#### TASK PROMPT:
The response has to reproduce all entries exactly while excluding their pictures.

#### TASK DATA:
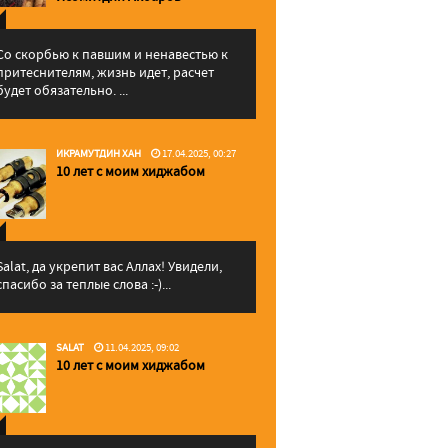
Со скорбью к павшим и ненавестью к
притеснителям, жизнь идет, расчет
будет обязательно. ...
ИКРАМУТДИН ХАН
17.04.2025, 00:27
10 лет с моим хиджабом
Salat, да укрепит вас Аллаx! Увидели,
спасибо за теплые слова :-)...
SALAT
11.04.2025, 09:02
10 лет с моим хиджабом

#### SOLUTION:
Со скорбью к павшим и ненавестью к
притеснителям, жизнь идет, расчет
будет обязательно. ...
ИКРАМУТДИН ХАН
17.04.2025, 00:27
10 лет с моим хиджабом
Salat, да укрепит вас Аллаx! Увидели,
спасибо за теплые слова :-)...
SALAT
11.04.2025, 09:02
10 лет с моим хиджабом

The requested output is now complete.